Yves Fréville (UMP – Ille et Vilaine), rapporteur spécial du budget des charges
communes, sur sa mission d’information relative aux dégrèvements et exonérations
de taxe d’habitation.
M. Yves Fréville, rapporteur spécial, a rappelé que les contribuables
départementaux et communaux ne payaient que 70 % de la taxe d’habitation et que
l’Etat avait versé en 2002 3,67 milliards d’euros en contrepartie. Près de 50 %
des contribuables bénéficient d’allègements ou d’exonérations de taxe
d’habitation. La taxe d’habitation demeure ainsi un impôt local pour les « hauts
revenus » mais est devenue « nationalisée » pour les « bas revenus ». Constatant
que les dégrèvements législatifs représentaient une subvention implicite pour
les collectivités locales s’ajoutant à la compensation des exonérations
individuelles, M. Yves Fréville, rapporteur spécial, a souhaité répondre à deux
questions :
Y a-t-il un risque de « déresponsabilisation » des contribuables et des élus
locaux ?
Les allègements
de taxe d’habitation sont concentrés dans les villes, le pourcentage de ménages
dégrevés s’élevant en fonction du nombre d’habitants des communes. Le montant de
la participation de l’Etat dépend de la pression fiscale dans les communes. Le
lien se distend entre les taux d’imposition votés par les collectivités et la
pression fiscale effectivement supportée par le contribuable local.

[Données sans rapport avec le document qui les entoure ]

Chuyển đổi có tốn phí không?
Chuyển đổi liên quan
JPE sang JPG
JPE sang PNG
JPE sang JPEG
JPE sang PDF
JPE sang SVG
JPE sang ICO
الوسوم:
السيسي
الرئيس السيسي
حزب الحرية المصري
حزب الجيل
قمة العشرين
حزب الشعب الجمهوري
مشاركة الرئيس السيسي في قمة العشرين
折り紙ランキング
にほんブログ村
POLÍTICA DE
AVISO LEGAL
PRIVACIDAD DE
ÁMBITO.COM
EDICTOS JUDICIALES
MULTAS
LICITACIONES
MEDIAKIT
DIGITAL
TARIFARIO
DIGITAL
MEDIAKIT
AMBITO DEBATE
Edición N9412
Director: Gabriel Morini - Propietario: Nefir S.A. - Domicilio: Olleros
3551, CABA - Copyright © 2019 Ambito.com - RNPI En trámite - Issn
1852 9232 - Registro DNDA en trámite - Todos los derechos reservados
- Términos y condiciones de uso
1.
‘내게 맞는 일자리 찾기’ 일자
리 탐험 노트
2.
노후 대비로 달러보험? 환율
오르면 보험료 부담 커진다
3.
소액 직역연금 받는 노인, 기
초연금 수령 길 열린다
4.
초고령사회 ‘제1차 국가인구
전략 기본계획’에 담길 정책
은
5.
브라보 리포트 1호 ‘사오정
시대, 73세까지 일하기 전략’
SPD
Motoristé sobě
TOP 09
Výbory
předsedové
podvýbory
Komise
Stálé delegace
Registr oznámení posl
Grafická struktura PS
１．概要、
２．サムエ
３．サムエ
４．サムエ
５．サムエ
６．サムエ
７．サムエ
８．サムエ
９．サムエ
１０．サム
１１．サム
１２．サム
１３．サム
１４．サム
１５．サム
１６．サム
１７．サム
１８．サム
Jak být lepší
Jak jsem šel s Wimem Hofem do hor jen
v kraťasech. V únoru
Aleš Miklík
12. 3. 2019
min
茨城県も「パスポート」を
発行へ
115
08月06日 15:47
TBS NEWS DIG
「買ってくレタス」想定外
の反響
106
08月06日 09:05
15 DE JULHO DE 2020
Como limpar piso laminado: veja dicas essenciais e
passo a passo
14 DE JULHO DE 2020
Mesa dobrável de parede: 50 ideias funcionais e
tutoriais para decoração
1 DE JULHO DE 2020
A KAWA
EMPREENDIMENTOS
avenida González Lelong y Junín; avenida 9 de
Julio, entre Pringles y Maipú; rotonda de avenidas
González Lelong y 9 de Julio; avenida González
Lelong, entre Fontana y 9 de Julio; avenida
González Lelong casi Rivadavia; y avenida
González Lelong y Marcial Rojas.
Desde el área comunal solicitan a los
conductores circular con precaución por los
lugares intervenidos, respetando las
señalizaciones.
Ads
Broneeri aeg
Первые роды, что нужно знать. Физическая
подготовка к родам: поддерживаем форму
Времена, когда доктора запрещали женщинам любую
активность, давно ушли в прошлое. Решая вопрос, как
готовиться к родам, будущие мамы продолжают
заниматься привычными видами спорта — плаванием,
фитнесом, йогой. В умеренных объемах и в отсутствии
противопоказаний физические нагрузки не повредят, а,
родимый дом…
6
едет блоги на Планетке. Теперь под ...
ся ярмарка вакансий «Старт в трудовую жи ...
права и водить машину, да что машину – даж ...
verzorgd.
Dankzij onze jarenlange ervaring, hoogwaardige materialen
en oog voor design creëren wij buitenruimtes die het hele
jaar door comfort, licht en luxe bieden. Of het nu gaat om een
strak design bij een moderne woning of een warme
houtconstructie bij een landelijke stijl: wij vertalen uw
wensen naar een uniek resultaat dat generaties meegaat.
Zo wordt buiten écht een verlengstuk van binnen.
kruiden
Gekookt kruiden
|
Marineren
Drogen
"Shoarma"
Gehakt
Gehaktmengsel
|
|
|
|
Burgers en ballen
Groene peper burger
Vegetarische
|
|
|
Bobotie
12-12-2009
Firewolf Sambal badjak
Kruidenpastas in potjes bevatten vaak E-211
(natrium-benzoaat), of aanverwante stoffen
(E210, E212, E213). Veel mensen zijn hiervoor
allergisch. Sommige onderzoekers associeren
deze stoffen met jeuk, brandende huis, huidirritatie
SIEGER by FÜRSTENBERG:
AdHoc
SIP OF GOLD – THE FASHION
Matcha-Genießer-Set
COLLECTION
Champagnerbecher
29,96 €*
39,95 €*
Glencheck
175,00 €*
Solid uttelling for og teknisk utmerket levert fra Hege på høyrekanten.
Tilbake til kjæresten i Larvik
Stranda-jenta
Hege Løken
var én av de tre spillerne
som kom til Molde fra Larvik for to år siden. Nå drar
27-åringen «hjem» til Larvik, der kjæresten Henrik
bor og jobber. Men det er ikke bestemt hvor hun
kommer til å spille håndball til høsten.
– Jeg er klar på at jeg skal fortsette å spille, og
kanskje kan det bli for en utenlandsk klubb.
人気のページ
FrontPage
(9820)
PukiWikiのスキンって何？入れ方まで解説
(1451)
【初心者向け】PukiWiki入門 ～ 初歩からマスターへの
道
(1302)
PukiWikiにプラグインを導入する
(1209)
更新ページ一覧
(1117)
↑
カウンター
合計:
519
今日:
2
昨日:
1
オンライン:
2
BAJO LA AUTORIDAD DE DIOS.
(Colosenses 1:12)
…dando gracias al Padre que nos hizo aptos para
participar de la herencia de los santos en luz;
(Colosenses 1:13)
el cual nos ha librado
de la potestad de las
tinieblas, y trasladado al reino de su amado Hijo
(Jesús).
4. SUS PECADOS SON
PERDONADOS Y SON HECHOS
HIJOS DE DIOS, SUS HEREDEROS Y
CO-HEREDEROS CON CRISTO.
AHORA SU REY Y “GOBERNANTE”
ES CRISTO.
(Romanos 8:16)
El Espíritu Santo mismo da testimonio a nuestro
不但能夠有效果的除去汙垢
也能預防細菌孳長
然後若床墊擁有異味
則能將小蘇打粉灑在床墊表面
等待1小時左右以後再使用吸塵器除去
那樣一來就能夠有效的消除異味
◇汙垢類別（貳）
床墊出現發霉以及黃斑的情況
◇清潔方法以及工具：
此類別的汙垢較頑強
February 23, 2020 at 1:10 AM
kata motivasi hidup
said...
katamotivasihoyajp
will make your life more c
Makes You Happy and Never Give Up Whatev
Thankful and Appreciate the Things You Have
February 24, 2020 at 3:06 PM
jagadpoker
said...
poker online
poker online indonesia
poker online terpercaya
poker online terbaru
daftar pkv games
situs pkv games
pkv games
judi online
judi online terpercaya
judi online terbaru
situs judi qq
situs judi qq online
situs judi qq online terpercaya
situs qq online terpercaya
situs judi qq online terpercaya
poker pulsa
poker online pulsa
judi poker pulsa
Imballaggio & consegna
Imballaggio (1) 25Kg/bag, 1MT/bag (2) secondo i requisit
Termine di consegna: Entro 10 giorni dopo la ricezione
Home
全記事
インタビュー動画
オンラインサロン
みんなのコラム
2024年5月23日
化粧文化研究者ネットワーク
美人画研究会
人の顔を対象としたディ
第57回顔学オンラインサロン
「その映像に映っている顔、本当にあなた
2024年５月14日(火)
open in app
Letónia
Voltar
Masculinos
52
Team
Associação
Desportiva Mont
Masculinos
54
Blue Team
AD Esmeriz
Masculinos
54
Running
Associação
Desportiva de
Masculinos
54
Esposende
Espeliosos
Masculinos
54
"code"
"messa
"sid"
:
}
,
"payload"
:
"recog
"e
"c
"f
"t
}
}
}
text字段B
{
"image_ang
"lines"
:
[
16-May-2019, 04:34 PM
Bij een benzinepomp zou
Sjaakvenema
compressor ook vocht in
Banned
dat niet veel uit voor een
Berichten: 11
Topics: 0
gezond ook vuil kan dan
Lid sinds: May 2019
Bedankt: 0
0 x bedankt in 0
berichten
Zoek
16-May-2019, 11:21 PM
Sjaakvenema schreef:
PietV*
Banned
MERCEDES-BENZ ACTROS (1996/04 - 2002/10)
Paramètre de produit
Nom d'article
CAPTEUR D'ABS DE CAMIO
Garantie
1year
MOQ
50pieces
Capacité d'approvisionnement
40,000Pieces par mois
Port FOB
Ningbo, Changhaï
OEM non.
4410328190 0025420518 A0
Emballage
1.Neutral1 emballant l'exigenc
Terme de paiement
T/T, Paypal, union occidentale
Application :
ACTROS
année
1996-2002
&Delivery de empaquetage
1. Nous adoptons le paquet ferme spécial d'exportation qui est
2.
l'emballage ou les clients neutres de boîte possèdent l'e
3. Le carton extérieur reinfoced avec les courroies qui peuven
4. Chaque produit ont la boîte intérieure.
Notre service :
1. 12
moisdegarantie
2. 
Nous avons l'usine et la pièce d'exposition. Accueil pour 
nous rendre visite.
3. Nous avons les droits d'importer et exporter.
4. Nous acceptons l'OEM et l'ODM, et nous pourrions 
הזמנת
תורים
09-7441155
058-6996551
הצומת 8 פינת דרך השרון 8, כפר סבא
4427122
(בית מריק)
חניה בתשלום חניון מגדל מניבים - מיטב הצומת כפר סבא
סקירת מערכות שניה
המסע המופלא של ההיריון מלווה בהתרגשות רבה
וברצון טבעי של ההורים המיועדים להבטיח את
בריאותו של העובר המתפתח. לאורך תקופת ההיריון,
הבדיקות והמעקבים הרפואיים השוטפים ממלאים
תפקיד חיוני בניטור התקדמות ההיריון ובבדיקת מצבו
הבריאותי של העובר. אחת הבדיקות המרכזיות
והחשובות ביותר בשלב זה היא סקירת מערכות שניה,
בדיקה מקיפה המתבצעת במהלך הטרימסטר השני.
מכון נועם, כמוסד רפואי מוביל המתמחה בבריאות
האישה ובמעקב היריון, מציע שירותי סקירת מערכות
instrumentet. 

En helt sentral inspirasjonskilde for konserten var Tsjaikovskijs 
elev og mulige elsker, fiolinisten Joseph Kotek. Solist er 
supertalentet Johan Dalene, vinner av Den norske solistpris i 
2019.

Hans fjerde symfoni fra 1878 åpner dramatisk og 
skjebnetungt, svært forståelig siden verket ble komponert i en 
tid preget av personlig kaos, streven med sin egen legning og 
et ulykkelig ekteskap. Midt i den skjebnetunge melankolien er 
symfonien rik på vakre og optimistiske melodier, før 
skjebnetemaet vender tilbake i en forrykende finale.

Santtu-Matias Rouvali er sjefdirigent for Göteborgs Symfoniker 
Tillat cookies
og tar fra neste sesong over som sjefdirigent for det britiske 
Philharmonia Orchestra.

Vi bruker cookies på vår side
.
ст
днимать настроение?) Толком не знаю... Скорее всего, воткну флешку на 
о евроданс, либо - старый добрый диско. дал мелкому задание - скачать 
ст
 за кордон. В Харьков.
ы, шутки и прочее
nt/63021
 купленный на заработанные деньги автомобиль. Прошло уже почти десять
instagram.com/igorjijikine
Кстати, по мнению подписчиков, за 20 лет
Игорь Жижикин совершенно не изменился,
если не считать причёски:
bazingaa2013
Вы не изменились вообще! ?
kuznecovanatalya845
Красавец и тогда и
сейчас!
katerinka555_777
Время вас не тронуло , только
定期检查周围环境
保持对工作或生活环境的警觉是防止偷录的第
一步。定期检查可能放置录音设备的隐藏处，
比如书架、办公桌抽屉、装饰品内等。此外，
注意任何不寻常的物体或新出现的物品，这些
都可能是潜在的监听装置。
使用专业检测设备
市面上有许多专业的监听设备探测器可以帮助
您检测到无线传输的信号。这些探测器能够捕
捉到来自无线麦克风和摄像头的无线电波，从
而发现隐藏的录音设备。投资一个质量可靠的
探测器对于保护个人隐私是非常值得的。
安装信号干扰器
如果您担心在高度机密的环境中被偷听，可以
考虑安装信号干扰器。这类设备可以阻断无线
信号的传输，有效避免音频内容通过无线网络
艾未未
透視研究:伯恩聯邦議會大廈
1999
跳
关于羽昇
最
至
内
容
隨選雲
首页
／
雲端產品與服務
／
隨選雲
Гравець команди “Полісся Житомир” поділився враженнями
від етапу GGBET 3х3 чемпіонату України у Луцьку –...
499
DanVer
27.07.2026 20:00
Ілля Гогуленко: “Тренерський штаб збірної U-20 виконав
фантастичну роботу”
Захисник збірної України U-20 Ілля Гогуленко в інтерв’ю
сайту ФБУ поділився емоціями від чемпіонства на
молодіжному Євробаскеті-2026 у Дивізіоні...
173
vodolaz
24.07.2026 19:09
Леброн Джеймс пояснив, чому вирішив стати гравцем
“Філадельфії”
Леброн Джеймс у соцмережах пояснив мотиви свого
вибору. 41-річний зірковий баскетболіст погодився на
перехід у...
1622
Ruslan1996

Les dégrèvements de taxe d’habitation ont-ils un rôle péréquateur ?
Le poids de la
taxe d’habitation est largement indépendant des autres ressources de la commune
(taxe professionnelle et dotation globale de fonctionnement). La participation
de l’Etat va aux collectivités les plus pauvres uniquement si ces collectivités
préfèrent élever leur pression fiscale pour développer les services publics
locaux.
Ainsi a-t-il émis les propositions suivantes pour responsabiliser élus et
contribuables :
rendre le système des dégrèvements plus transparent ;
prendre des mesures réformant l’abattement à la base ;
organiser une péréquation horizontale d’une fraction des subventions implicites créées par les dégrèvements partiels ;
instituer progressivement un « ticket modérateur » sur les dégrèvements partiels à la charge des contribuables ;
harmoniser le régime des dégrèvements totaux et des exonérations.